Python SDK (neotoma-client)

The neotoma-client Python package provides transport plus the same protocol layer that

@neotoma/agent

provides for TypeScript. It is used by Claude Code hook plugins written in Python, OpenAI Agents SDK adapters, and LangChain / LangGraph callbacks.

The package ships HTTP-only: Neotoma's engine runs under Node, and this client reaches it over REST.

Install

pip install neotoma-client

When to reach for this package

You are writing a Python agent (LangChain, OpenAI Agents SDK, custom loop) that should persist its turns to Neotoma.
You are writing a Python hook plugin for a coding harness and want the same protocol semantics as the TypeScript hooks.
You need either sync or async access — both are first-class.

Quick start: store-first turn protocol

NeotomaMemory enforces the canonical Neotoma turn lifecycle — bounded retrieval, user-phase store, assistant-phase store, deterministic idempotency keys — so your agent does not have to.

from neotoma_client import NeotomaClient, with_memory

client = NeotomaClient(base_url="http://127.0.0.1:3080", token="dev-local")

def my_agent(user_message: str, ctx) -> str:
    # ctx.retrieved contains entities matched from the user message.
    return f"Reply to: {user_message}"

wrapped = with_memory(
    my_agent,
    transport=client,
    conversation_id="conv-2026-05-20",
    platform="my-agent",
)

result = wrapped("Tell me about Acme Corp")
print(result.assistant_message)

Async variant

import asyncio
from neotoma_client import NeotomaClient, with_memory

async def async_agent(user_message: str, ctx) -> str:
    return f"Reply to: {user_message}"

async def main() -> None:
    client = NeotomaClient(base_url="http://127.0.0.1:3080")
    wrapped = with_memory(async_agent, transport=client, conversation_id="conv-1")
    result = await wrapped.acall("Hello")
    print(result.assistant_message)

asyncio.run(main())

Explicit lifecycle

When with_memory is too coarse — streaming, multi-step tool loops, or any case where you need direct control of the turn boundaries:

from neotoma_client import NeotomaClient, NeotomaMemory

client = NeotomaClient(base_url="http://127.0.0.1:3080")
memory = NeotomaMemory(client, conversation_id="conv-123", platform="my-agent")

opened = memory.open_turn(turn_id="t1", user_message="Hello")
reply = my_llm(opened.retrieved)  # pass retrieved context to your LLM
memory.close_turn(
    turn_id="t1",
    assistant_message=reply,
    refers_to=opened.retrieved_entity_ids,
)

Raw transport (no protocol layer)

If you only need to store a single record or query data, skip the protocol layer:

from neotoma_client import NeotomaClient

client = NeotomaClient(base_url="http://127.0.0.1:3080", token="dev-local")

client.store({
    "entities": [
        {"entity_type": "task", "title": "Review plan", "due_date": "2026-04-15"}
    ],
    "idempotency_key": "my-hook-2026-04-09-001",
})

API surface

Protocol layer

NeotomaMemory(transport, *, conversation_id, platform=None, …) — enforces the store-first turn protocol.
open_turn(turn_id, user_message) → OpenTurnResult.
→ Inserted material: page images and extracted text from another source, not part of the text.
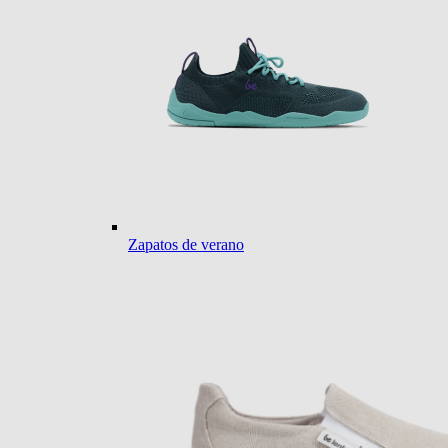
Zapatos de verano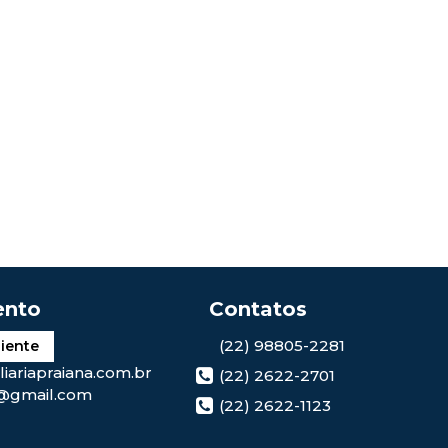
(22) 98805-2281
liente
iariapraiana.com.br
(22) 2622-2701
@gmail.com
(22) 2622-1123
Async: aopen_turn.
close_turn(turn_id, assistant_message, refers_to=None) → CloseTurnResult. Async: aclose_turn.
with_memory(agent_fn, *, transport, conversation_id, …) → WrappedAgent exposing __call__ (sync) and acall (async).
store_chat_turn(transport, …) and retrieve_or_store(transport, …) for one-shot helpers.

Transport (raw)

Sync methods on NeotomaClient: store, retrieve_entities, retrieve_entity_by_identifier, retrieve_entity_snapshot, list_observations, list_timeline_events, retrieve_related_entities, create_relationship, correct, list_entity_types, get_entity_type_counts, execute_tool. Async variants are prefixed with a (astore, aretrieve_entities, …).

Parity with the TypeScript SDK

The Python NeotomaMemory and with_memory mirror the TypeScript implementations: identical idempotency key conventions (conversation-{id}-{turn_id} and conversation-{id}-{turn_id}-assistant), identical entity shapes, identical PART_OF / REFERS_TO wiring, and the same shape-tolerant response parsing that handles both current (result.entities) and legacy (result.structured.entities) server payloads.